This is followed by an empty loop that repeats 100 times, mainly to add a little time between the buzzer’s start and stop. Because computing machines now run so fast that even a million cycles can be completed almost instantaneously.

Then there’s the part that controls the buzzer to stop the sound. First, through IN EAX, 61H instruction, the data of port 61H is stored IN the CPU’s EAX register. Next, set the lower two bits of the EAX register to OFF with the AND EAX, 0FCH instruction. Finally, through OUT 61H, EAX instruction, output the EAX content of the register to port 61, so that the buzzer stops articulation.

Interrupt request for peripheral device

IRQ(Interrupt Request) stands for Interrupt Request. IRQ is the mechanism necessary to suspend a currently running program and jump to another program. This mechanism is called handling interrupts. Interrupt handling plays an important role in hardware control. If there is no interrupt processing, processing may not be smooth.

Processing of the interrupted program (main program) stops from the beginning of the interrupt processing until the program requesting the interrupt (interrupt handler) finishes running. This situation is similar to a phone call in the middle of processing a document, which is equivalent to interrupting processing. If no interrupt processing occurs, you must wait until the document processing is complete before answering the call. Thus, interrupt processing is of great value. Just as the original document job is returned after the call is answered, the interrupt program is returned to the main program after processing.

The interrupt request is performed by the I/O controller connected to the peripheral device, and the CPU is responsible for the interrupt processing. The interrupt request of the peripheral device uses a different number than the I/O port, which is called the interrupt number.
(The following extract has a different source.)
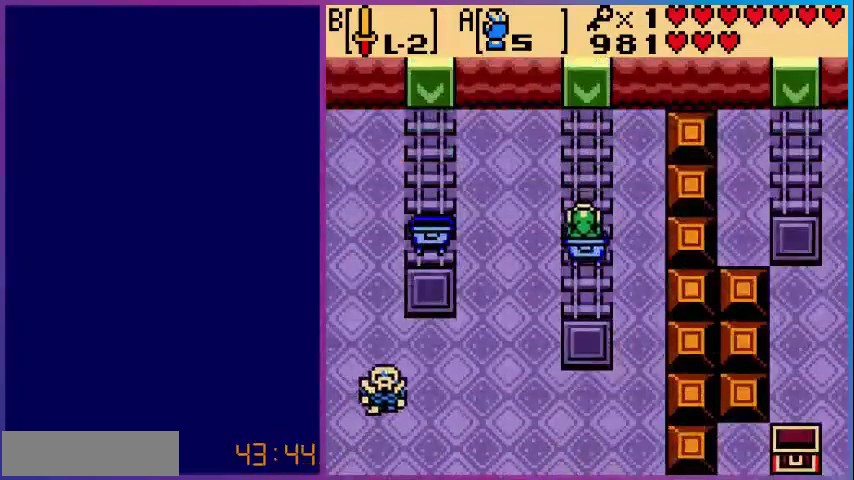
{"buttons": ["DPAD_UP"], "events": []}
When viewing the properties of the floppy disk drive in the control panel, the actual value of IRQ is 06, indicating that the request made by the floppy disk drive is identified with 06. Also, the operating system and BIOS provide interrupt handlers that respond to interrupt numbers.

Basic Input Output System (BIOS): located in the BUILT-IN ROM on the computer mainboard or expansion card, the BIOS records the programs and data used to control peripheral devices.

If there are multiple peripherals for interrupt requests, the CPU needs to make a choice to process, so we can add an IC named interrupt controller between the I/O controller and the CPU to buffer. The interrupt controller passes interrupt requests from multiple peripherals to the CPU in an orderly fashion. The interrupt controller functions as a buffer. The following is a schematic of the interrupt controller function

After receiving the interrupt request, the CPU interrupts the current running task and switches to the interrupt handler. The first step of the interrupt handler is to store the values of all the CPU registers in the memory stack. After completing peripheral input and output in the interrupt handler, the values stored in the stack are restored to the CPU registers, and then processing of the main program continues.

If the CPU register value has not been restored, it will affect the operation of the main program, and may even cause the program to stop unexpectedly or run time exceptions. This is because the main program in the process of running, will use the CPU register for processing, at this time if the sudden insertion of other programs running results, the CPU will be affected. Therefore, the value of each register must be restored after the interrupt request is processed. As long as the value of the register remains unchanged, the main program can continue processing as if nothing had happened.

Use interrupts for real-time processing

Interrupt refers to the process of computer operation, when some unexpected situation needs the host intervention, the machine can automatically stop the program that is running and turn into the program to deal with the new situation, and then return to the original suspended program to continue to run.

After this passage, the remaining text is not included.